The PrintToFile dumps the textual representation and it completes in a normal
amount of time given that its 1.5GB.

This method goes to

        [DllImport(LibraryPath, CallingConvention = CallingConvention.Cdecl, EntryPoint = "LLVMPrintModuleToFile", ExactSpelling = true)]
        [return: NativeTypeName("LLVMBool")]
        public static extern int PrintModuleToFile([NativeTypeName("LLVMModuleRef")] LLVMOpaqueModule* M, [NativeTypeName("const char *")] sbyte* Filename, [NativeTypeName("char **")] sbyte** ErrorMessage);

i.e.  LLVMPrintModuleToFile in libLLVM
Quuxplusone commented 4 years ago

by "normal" I've not actually measured it, but I think its around 30 seconds.

Quuxplusone commented 4 years ago
here's the first few lines of that large array

@__embedded_metadata = global [1713228 x i32*] [i32* bitcast (i8* getelementptr
(i8, i8* null, i32 -559030275) to i32*), i32* bitcast (i8* getelementptr (i8, i8
* null, i32 1493321100) to i32*), i32* bitcast (i8* getelementptr (i8, i8* null,
 i32 621213955) to i32*), i32* bitcast (i8* getelementptr (i8, i8* null, i32 -92
1973496) to i32*), i32* bitcast (i8* getelementptr (i8, i8* null, i32 420509964)
 to i32*), i32* bitcast (i8* getelementptr (i8, i8* null, i32 1360507156) to i32
*), i32* bitcast (i8* getelementptr (i8, i8* null, i32 -920712933) to i32*), i32
* bitcast (i8* getelementptr (i8, i8* null, i32 1227260194) to i32*), i32* bitca
st (i8* getelementptr (i8, i8* null, i32 -1121234646) to i32*), i32* bitcast (i8
Quuxplusone commented 4 years ago

while I've got you, this array is basically just packing numbers. If there's a more efficient way to do that, over a bunch of geps, I'm all ears.

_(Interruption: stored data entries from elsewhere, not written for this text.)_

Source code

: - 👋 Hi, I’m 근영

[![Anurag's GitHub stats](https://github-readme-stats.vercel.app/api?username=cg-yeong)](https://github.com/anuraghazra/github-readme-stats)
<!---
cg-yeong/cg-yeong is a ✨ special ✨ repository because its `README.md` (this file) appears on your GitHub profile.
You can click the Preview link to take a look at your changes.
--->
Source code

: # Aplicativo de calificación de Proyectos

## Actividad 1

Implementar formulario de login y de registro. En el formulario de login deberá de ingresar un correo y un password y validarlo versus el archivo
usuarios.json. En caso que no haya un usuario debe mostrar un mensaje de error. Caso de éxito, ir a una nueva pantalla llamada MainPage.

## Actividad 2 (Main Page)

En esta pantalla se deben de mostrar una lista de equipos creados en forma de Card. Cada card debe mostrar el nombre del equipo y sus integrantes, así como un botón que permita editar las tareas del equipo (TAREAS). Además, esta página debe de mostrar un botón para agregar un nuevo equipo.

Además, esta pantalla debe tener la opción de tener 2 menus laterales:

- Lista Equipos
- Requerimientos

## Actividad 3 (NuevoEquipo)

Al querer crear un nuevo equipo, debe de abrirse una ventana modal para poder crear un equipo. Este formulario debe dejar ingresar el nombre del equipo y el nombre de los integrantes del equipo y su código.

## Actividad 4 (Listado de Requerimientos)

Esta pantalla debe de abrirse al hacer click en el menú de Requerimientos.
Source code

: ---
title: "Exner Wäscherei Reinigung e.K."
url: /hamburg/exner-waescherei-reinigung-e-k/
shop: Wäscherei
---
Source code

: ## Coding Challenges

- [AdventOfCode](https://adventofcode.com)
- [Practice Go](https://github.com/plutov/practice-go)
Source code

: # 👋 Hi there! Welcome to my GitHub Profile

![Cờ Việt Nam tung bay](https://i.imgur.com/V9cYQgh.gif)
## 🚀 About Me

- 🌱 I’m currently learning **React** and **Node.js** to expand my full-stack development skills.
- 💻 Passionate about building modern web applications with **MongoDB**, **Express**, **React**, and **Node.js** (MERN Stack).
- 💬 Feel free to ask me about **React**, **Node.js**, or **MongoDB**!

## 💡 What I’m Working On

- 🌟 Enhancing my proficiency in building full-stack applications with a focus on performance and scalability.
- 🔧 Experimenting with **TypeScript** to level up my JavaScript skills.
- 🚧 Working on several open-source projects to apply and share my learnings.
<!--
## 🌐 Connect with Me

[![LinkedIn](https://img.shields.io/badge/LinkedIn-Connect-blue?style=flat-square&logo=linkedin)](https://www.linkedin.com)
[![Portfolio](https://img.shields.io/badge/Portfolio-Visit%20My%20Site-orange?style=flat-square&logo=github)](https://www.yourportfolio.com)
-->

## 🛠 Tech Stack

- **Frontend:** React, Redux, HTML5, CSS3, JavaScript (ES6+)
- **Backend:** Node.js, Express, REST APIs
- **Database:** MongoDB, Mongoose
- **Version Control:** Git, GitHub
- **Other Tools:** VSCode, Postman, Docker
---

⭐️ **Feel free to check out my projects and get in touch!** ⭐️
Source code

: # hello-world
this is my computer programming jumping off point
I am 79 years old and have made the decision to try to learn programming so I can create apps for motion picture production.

Quuxplusone commented 4 years ago

Probably you should be using inttoptr instead of gep on a null pointer.

I have a patch I think should fix this; will post soon.

Quuxplusone commented 4 years ago

https://reviews.llvm.org/D87063

Quuxplusone commented 4 years ago

Thanks! I can confirm that with this patch the compile time is back to 3 minutes.